5-fold leap in risk funding by RBI
The Reserve Bank of India (RBI) in its annual report said it has transferred more than Rs 1.14 lakh crore to its contingency fund (CF) in 2021-22, a massive 453 per cent increase over the preceding year as some of the assets such as bonds took a hit in a volatile global environment.
The sharp rise in CF was the main reason behind the drop in the transfer of surplus to the Centre at Rs 30,307 crore for the accounting year 2021-22 against Rs 99,122 crore in the July 2020-March 2021 period.
CF is a specific provision meant for meeting unexpected and unforeseen contingencies, including depreciation in the value of securities, risks arising out of monetary or exchange rate policy operations, systemic risks and any risk arising on account of the special responsibilities bestowed upon the RBI.
According to the RBI’s annual report for 2021-22, the balance in CF increased nearly to Rs 3.11 lakh crore from Rs 2.85 lakh crore in the previous year.
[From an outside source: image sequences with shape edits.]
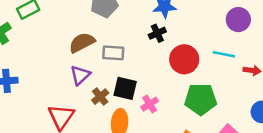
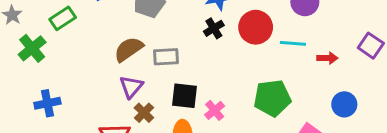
red circle: (184, 59) -> (256, 27), moved
brown cross: (100, 97) -> (144, 113), moved

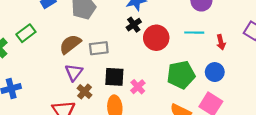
green rectangle: (63, 18) -> (26, 33), moved
red circle: (256, 27) -> (156, 38), moved
red arrow: (327, 58) -> (221, 42), turned 80
blue circle: (344, 104) -> (215, 72), moved

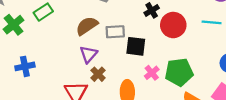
green pentagon: (181, 75) -> (179, 72), moved
black square: (114, 77) -> (136, 46), moved

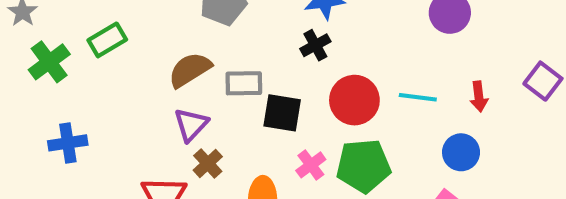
cyan line: (212, 22) -> (418, 97), moved
red circle: (173, 25) -> (354, 100), moved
The key reason behind the surge in CF provision was the fall in the Investment Revaluation Account-Foreign Securities (IRA-FS).
While the RBI holds foreign securities such as US treasuries, these instruments are marked-to-market on the last business day of each week ending Friday and the last business day of each month — with the unrealised gains or losses that arise transferred to IRA-FS.
The RBI disclosed the balance in IRA-FS decreased from Rs 8,853.67 crore as on March 31, 2021 to (–) Rs 94,249.54 crore as on March 31, 2022 because of an increase in yields across maturities for all major markets.
Under the current policy of the RBI, the debit balance of Rs 94,249.54 crore in IRA-FS was adjusted against CF on March 31, 2022, thereby leading to the rise in the provision.
The lower payout to the government as dividend came even as the size of its balance sheet increased Rs 4.8 lakh crore, or 8.46 per cent to Rs 61.9 lakh crore. A highlight was the rise in gold holding: as on March 31, 2022, total gold held was 760.42 tonnes, up from 695.31 tonnes as on March 31, 2021.